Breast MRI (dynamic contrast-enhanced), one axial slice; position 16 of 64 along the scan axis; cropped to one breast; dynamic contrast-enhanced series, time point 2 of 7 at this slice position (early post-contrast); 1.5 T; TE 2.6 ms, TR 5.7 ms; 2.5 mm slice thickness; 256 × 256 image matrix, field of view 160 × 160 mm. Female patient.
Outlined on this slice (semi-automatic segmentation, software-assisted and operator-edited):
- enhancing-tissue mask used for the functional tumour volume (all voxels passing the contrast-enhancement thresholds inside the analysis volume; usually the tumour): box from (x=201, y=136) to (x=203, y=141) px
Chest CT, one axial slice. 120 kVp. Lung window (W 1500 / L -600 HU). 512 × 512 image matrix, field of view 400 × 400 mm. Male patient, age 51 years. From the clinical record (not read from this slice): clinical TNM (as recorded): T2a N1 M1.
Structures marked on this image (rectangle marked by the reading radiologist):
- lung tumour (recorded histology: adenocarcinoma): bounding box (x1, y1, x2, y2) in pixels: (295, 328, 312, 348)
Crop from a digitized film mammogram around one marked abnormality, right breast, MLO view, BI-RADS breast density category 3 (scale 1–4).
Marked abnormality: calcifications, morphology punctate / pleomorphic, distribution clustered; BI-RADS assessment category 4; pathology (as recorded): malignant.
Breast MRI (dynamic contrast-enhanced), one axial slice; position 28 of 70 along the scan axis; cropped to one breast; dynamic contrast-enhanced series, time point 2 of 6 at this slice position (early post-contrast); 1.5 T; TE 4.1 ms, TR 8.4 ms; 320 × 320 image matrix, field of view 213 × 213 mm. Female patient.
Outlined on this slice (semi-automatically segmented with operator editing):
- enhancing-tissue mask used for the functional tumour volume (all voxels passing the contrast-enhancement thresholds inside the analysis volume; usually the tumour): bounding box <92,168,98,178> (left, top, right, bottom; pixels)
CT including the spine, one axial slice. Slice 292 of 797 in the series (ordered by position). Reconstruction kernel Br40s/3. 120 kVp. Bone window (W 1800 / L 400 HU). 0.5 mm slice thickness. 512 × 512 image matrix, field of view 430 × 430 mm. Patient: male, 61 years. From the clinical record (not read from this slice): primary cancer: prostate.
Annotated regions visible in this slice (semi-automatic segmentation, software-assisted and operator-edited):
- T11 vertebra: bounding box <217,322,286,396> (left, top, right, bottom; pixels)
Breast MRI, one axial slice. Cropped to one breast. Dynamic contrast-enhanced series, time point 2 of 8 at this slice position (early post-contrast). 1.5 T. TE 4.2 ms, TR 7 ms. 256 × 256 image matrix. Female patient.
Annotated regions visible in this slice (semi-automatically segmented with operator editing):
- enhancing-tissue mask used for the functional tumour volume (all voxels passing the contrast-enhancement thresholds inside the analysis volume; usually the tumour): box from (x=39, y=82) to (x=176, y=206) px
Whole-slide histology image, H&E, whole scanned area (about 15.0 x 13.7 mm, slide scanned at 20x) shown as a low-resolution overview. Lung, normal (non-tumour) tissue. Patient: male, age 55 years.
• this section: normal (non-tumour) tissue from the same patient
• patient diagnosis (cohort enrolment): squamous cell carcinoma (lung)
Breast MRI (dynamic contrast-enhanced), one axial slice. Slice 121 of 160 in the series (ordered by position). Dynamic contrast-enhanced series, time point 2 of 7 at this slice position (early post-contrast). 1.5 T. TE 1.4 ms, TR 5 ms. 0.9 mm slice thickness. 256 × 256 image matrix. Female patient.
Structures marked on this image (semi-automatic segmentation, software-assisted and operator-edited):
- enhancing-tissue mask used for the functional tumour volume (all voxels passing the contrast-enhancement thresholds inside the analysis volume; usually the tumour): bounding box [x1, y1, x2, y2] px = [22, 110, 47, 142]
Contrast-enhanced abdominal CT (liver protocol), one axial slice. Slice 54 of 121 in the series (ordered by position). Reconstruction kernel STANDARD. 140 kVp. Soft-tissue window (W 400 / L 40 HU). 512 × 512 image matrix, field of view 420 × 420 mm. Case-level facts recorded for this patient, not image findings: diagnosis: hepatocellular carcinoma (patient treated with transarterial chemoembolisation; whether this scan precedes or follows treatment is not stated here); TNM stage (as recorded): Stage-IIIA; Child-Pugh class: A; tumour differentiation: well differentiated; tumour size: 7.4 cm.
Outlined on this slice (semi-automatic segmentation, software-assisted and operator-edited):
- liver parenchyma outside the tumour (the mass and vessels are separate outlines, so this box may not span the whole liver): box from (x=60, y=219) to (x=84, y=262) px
◇ ◇ ◇ ◇
- **Your goal**: Recopy the records without any alteration.

- **Solution to the exercise**:
Breast MRI (dynamic contrast-enhanced), one axial slice; position 16 of 64 along the scan axis; cropped to one breast; dynamic contrast-enhanced series, time point 2 of 7 at this slice position (early post-contrast); 1.5 T; TE 2.6 ms, TR 5.7 ms; 2.5 mm slice thickness; 256 × 256 image matrix, field of view 160 × 160 mm. Female patient.
Outlined on this slice (semi-automatic segmentation, software-assisted and operator-edited):
- enhancing-tissue mask used for the functional tumour volume (all voxels passing the contrast-enhancement thresholds inside the analysis volume; usually the tumour): box from (x=201, y=136) to (x=203, y=141) px
Chest CT, one axial slice. 120 kVp. Lung window (W 1500 / L -600 HU). 512 × 512 image matrix, field of view 400 × 400 mm. Male patient, age 51 years. From the clinical record (not read from this slice): clinical TNM (as recorded): T2a N1 M1.
Structures marked on this image (rectangle marked by the reading radiologist):
- lung tumour (recorded histology: adenocarcinoma): bounding box (x1, y1, x2, y2) in pixels: (295, 328, 312, 348)
Crop from a digitized film mammogram around one marked abnormality, right breast, MLO view, BI-RADS breast density category 3 (scale 1–4).
Marked abnormality: calcifications, morphology punctate / pleomorphic, distribution clustered; BI-RADS assessment category 4; pathology (as recorded): malignant.
Breast MRI (dynamic contrast-enhanced), one axial slice; position 28 of 70 along the scan axis; cropped to one breast; dynamic contrast-enhanced series, time point 2 of 6 at this slice position (early post-contrast); 1.5 T; TE 4.1 ms, TR 8.4 ms; 320 × 320 image matrix, field of view 213 × 213 mm. Female patient.
Outlined on this slice (semi-automatically segmented with operator editing):
- enhancing-tissue mask used for the functional tumour volume (all voxels passing the contrast-enhancement thresholds inside the analysis volume; usually the tumour): bounding box <92,168,98,178> (left, top, right, bottom; pixels)
CT including the spine, one axial slice. Slice 292 of 797 in the series (ordered by position). Reconstruction kernel Br40s/3. 120 kVp. Bone window (W 1800 / L 400 HU). 0.5 mm slice thickness. 512 × 512 image matrix, field of view 430 × 430 mm. Patient: male, 61 years. From the clinical record (not read from this slice): primary cancer: prostate.
Annotated regions visible in this slice (semi-automatic segmentation, software-assisted and operator-edited):
- T11 vertebra: bounding box <217,322,286,396> (left, top, right, bottom; pixels)
Breast MRI, one axial slice. Cropped to one breast. Dynamic contrast-enhanced series, time point 2 of 8 at this slice position (early post-contrast). 1.5 T. TE 4.2 ms, TR 7 ms. 256 × 256 image matrix. Female patient.
Annotated regions visible in this slice (semi-automatically segmented with operator editing):
- enhancing-tissue mask used for the functional tumour volume (all voxels passing the contrast-enhancement thresholds inside the analysis volume; usually the tumour): box from (x=39, y=82) to (x=176, y=206) px
Whole-slide histology image, H&E, whole scanned area (about 15.0 x 13.7 mm, slide scanned at 20x) shown as a low-resolution overview. Lung, normal (non-tumour) tissue. Patient: male, age 55 years.
• this section: normal (non-tumour) tissue from the same patient
• patient diagnosis (cohort enrolment): squamous cell carcinoma (lung)
Breast MRI (dynamic contrast-enhanced), one axial slice. Slice 121 of 160 in the series (ordered by position). Dynamic contrast-enhanced series, time point 2 of 7 at this slice position (early post-contrast). 1.5 T. TE 1.4 ms, TR 5 ms. 0.9 mm slice thickness. 256 × 256 image matrix. Female patient.
Structures marked on this image (semi-automatic segmentation, software-assisted and operator-edited):
- enhancing-tissue mask used for the functional tumour volume (all voxels passing the contrast-enhancement thresholds inside the analysis volume; usually the tumour): bounding box [x1, y1, x2, y2] px = [22, 110, 47, 142]
Contrast-enhanced abdominal CT (liver protocol), one axial slice. Slice 54 of 121 in the series (ordered by position). Reconstruction kernel STANDARD. 140 kVp. Soft-tissue window (W 400 / L 40 HU). 512 × 512 image matrix, field of view 420 × 420 mm. Case-level facts recorded for this patient, not image findings: diagnosis: hepatocellular carcinoma (patient treated with transarterial chemoembolisation; whether this scan precedes or follows treatment is not stated here); TNM stage (as recorded): Stage-IIIA; Child-Pugh class: A; tumour differentiation: well differentiated; tumour size: 7.4 cm.
Outlined on this slice (semi-automatic segmentation, software-assisted and operator-edited):
- liver parenchyma outside the tumour (the mass and vessels are separate outlines, so this box may not span the whole liver): box from (x=60, y=219) to (x=84, y=262) px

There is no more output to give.